It’s Equal Pay Day. Here are strategies for how to negotiate a better salary
When she started her career, Andee Harris was happy just to have a job. She took the first salary offered, no questions asked.
Years later, Harris knows better, but she wishes she had known it then.
“Women always underestimate their skill set and what they’re worth,” said Harris, chief engagement officer at HighGround, an employee engagement software developer based in Chicago. “We take what we’re given and don’t think about this as a process, and that starts us off from a point of disadvantage.”
Failure to negotiate salary — and the cascading effect that has as a career progresses — is one of several factors cited when trying to explain why women earn less than men across many industries.
Women, on average, earned 80 cents for every dollar men earned in 2015, a penny improvement over 2014, according to the National Partnership for Women and Families.
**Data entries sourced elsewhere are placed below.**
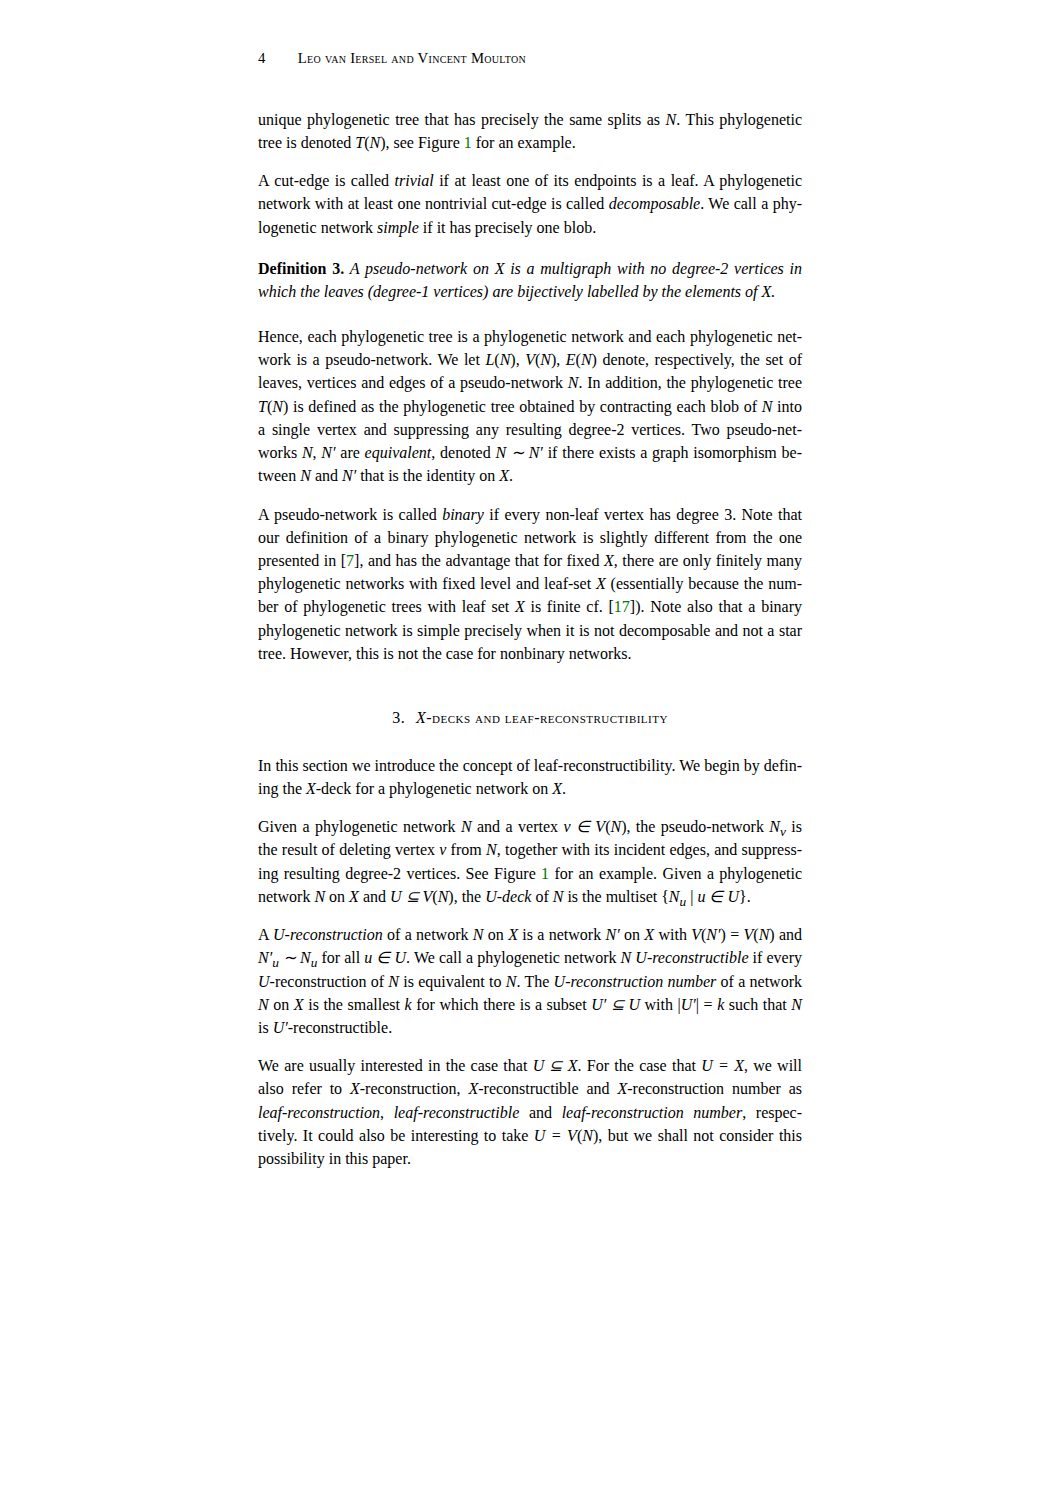4 Leo van Iersel and Vincent Moulton
unique phylogenetic tree that has precisely the same splits as N. This phylogenetic tree is denoted T(N), see Figure 1 for an example.
A cut-edge is called trivial if at least one of its endpoints is a leaf. A phylogenetic network with at least one nontrivial cut-edge is called decomposable. We call a phylogenetic network simple if it has precisely one blob.
Definition 3. A pseudo-network on X is a multigraph with no degree-2 vertices in which the leaves (degree-1 vertices) are bijectively labelled by the elements of X.
Hence, each phylogenetic tree is a phylogenetic network and each phylogenetic network is a pseudo-network. We let L(N), V(N), E(N) denote, respectively, the set of leaves, vertices and edges of a pseudo-network N. In addition, the phylogenetic tree T(N) is defined as the phylogenetic tree obtained by contracting each blob of N into a single vertex and suppressing any resulting degree-2 vertices. Two pseudo-networks N, N′ are equivalent, denoted N ∼ N′ if there exists a graph isomorphism between N and N′ that is the identity on X.
A pseudo-network is called binary if every non-leaf vertex has degree 3. Note that our definition of a binary phylogenetic network is slightly different from the one presented in [7], and has the advantage that for fixed X, there are only finitely many phylogenetic networks with fixed level and leaf-set X (essentially because the number of phylogenetic trees with leaf set X is finite cf. [17]). Note also that a binary phylogenetic network is simple precisely when it is not decomposable and not a star tree. However, this is not the case for nonbinary networks.
3. X-decks and leaf-reconstructibility
In this section we introduce the concept of leaf-reconstructibility. We begin by defining the X-deck for a phylogenetic network on X.
Given a phylogenetic network N and a vertex v ∈ V(N), the pseudo-network Nv is the result of deleting vertex v from N, together with its incident edges, and suppressing resulting degree-2 vertices. See Figure 1 for an example. Given a phylogenetic network N on X and U ⊆ V(N), the U-deck of N is the multiset {Nu | u ∈ U}.
A U-reconstruction of a network N on X is a network N′ on X with V(N′) = V(N) and N′u ∼ Nu for all u ∈ U. We call a phylogenetic network N U-reconstructible if every U-reconstruction of N is equivalent to N. The U-reconstruction number of a network N on X is the smallest k for which there is a subset U′ ⊆ U with |U′| = k such that N is U′-reconstructible.
We are usually interested in the case that U ⊆ X. For the case that U = X, we will also refer to X-reconstruction, X-reconstructible and X-reconstruction number as leaf-reconstruction, leaf-reconstructible and leaf-reconstruction number, respectively. It could also be interesting to take U = V(N), but we shall not consider this possibility in this paper.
That’s based on Census data on median annual salary for full-time year-round workers.
Tuesday is Equal Pay Day, which symbolizes how far into the new year women must work to earn what men earned in the previous year alone.
Some of the pay gap stems from the concentration of women in low-paying industries and occupations, and their rarity in executive ranks. The disparity shrinks considerably in analyses that control for factors such as years of experience, education, skills and management responsibilities. Taking those factors into consideration, women in California earned 2.3% less than men in 2015, according to data released in December by PayScale.
Here’s some advice from four women on how to negotiate for more money effectively.
Start early
Young women who start their careers at low pay often find it haunts them as they move up the ladder, as raises and new offers tend to be based on prior salary.
Harris encourages young women to be savvy from job No. 1.
They should go into a negotiation with an understanding of their skill level, confidence that they can do the job and data on what that job should pay. Companies such as PayScale and Glassdoor have lots of market pay data. To further aid negotiations, last year Glassdoor launched a tool called Know Your Worth that calculates your market worth based on your employer, location, education, years of experience and other details.
At higher levels, Harris recommends having an attorney review a contract, especially when compensation packages involve stock options. She has noticed men are more willing than women to bring in an attorney, which she thinks is because women are afraid of being perceived as threatening.
Harris said it also has been helpful for her to confer with a group of close friends in the same profession who cheer her on: “just someone who can say, ‘You can do this.’” .
It’s not about you, it’s about them
Negotiating is much more effective when you focus on the needs and interests of the other side rather than your own, said Victoria Medvec, co-founder and executive director of the Kellogg Center for Executive Women at Northwestern University’s Kellogg School of Management.
Research your boss’ goals for the coming year and explain how you would help achieve them. Keep the conversation on the boss’ interests and avoid veering into what’s fair and not fair, because that can make the other side defensive and reduces the likelihood that you get what you want, Medvec said.
In addition, pay should be only one part of a broader package you’re negotiating, which could include flexibility, vacation days and responsibilities, Medvec said. Aim high to leave room for your employer to concede. Women often fear a bold request will be rejected, but “no” often means you’re doing it right.
“‘No’ is the first step in negotiation,” Medvec said. “You have to see ‘no’ not as a wall, but as a window you crawl through.”
Know what you want
Since she was a child, Perry Yeatman has had the clarity to know what she wants and the confidence to ask for it — traits that can be lucrative.
“Long-term satisfaction is dependent on our ability to put on the table what you really want,” said Yeatman, founder of Your Career, Your Terms, a resource to help women move up in their careers. “The company won’t guess, so they will solve for a different problem.”
The ask should be backed by data that your performance merits giving you what you want, she said. That’s easy when you have a revenue-generating job with clear performance metrics, but many women are in support or operational roles and it’s incumbent on them to agree to clear, quantifiable measures to track performance from the outset.
It’s not just about pay
Go in with “multiple levers” you can pull as you negotiate — that can be salary, bonuses, perks, assignments or sabbaticals, said Renetta McCann, chief talent officer at Leo Burnett.
“If you go in with just one element it will be an up or down yes or no,” she said.
Remember that it is a continuing, two-way conversation. Set up a meeting with your manager to talk about pay and consider your responses to the possible reactions. Be prepared for multiple conversations.
Collect information as you go. Ask your boss how the salary you’re being offered was calculated, or what the boundaries are. Ask human resources to tell you what it can about the compensation structure.
Make a multipronged argument that merges proof of your contributions to the company with what you want to be paid.
“In my experience, men at the senior level seem more naturally inclined to merge the conversation about what their contributions are and marry that to what they think they should be paid,” McCann said.